Now, the only time im really having fun is when a new update comes with new cards, so there's lots of new possibilities, or if the meta's stale as **** like it is now, its when i find an original deck that i like to play (most recent was Henselt Knights)
 
Short answer, not much. I've rarely played for over 2 months. I'll admit part of it is due to burnout. The rest.... Let's just say when I decide to game the starting point consists of weighing the options. I could play A, B or C. Suppose A is Gwent and B, C and so on are other games. Lately, when I weigh these options it's difficult to justify playing A over B, C or, well, anything else. Detailing all of the reasons why would be... time consuming. So I'm not going to go there :).

On the bright side, I do still keep Gwent installed and around though. Just in case the aforementioned reasons decide to go away.
 
No fun after Homecoming, i would like to enjoy it but i just can't stand it now. I want a ccg closer to witcher3-gwent like old gwent with big plays. Not this boring stale binary crap we have now. Find it rather impressive that some people enjoy Homecoming.
 
Serious Gwent/HC76 is for no-lifers. The causal mode is dead (not enough players) and seasonal is like...play this deck/faction only and win, this is the deck that works with seasonal...

As for ranked? Couldn't care less. I refer to my earlier comment.

When it comes out for mobile (which has been the point all along since HC came out..I hope there will be many more players.

And when every card has a base power minimum of 6. Then i'll give the game some time.
 
Well I absolutely didn't follow that chart in my progression through the game, just having fun with my own creations since I started.

But the game still have "highs and lows" to me. While I love the gameplay and it feels quite good to play the game, I still have no incentive to play much of the normal play; IT STILL FEELS LIKE GRINDING. It is really really sad, that I still can't play Arena (the mode which rarely bores me) and get daily reward points. Is that really too much to ask? Just increase entry cost for Arena if you think you are giving out too much...

As for normal play, I'd really like some official tournaments made by CDPR for normal (non-pro) people available.

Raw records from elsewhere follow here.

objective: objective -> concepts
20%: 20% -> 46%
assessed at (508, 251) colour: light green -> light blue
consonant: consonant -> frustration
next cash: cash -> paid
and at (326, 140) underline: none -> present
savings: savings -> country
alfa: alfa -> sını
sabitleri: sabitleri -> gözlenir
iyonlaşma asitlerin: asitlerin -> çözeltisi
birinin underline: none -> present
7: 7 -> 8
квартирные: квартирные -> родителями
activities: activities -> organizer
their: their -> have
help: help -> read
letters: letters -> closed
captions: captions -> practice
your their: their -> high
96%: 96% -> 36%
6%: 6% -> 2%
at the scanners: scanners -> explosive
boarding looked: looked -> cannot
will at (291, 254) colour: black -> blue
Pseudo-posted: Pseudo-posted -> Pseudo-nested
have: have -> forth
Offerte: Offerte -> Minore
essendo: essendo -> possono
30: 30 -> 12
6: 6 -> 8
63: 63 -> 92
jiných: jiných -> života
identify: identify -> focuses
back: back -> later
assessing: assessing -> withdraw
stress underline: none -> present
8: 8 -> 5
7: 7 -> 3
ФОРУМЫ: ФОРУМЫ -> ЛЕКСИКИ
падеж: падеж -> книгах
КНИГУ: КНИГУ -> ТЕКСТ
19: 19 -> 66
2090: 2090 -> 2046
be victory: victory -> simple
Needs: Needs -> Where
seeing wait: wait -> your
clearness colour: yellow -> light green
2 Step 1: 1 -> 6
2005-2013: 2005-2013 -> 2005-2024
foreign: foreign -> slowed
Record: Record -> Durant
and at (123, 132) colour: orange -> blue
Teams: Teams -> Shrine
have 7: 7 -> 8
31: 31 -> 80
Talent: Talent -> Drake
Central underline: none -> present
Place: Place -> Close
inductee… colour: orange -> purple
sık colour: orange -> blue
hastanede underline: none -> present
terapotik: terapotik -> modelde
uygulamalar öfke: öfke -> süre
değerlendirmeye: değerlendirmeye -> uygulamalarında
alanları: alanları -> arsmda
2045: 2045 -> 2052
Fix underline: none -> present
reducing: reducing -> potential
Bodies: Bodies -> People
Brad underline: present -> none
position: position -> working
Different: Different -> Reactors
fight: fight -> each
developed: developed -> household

I don't really want to play tons and tons of games to maybe enter a tournament. It would be extremely fun to me to have some random tournaments that lasts 4 rounds or so, and you get rewards based on the number of wins, whatever the number of players in these tournaments are. Some incentive besides pointless ranked grinding to brew new decks and strategies would be extremely welcome.
Seasonal is usually boring to me as it is quite unbalanced and after a day or two there are just few best decks, and everything else is a waste of time to play in that mode.

I was super excited when they announced new faction coming to gwent, but then just remembered the points above and all of the excitement flew with the wind.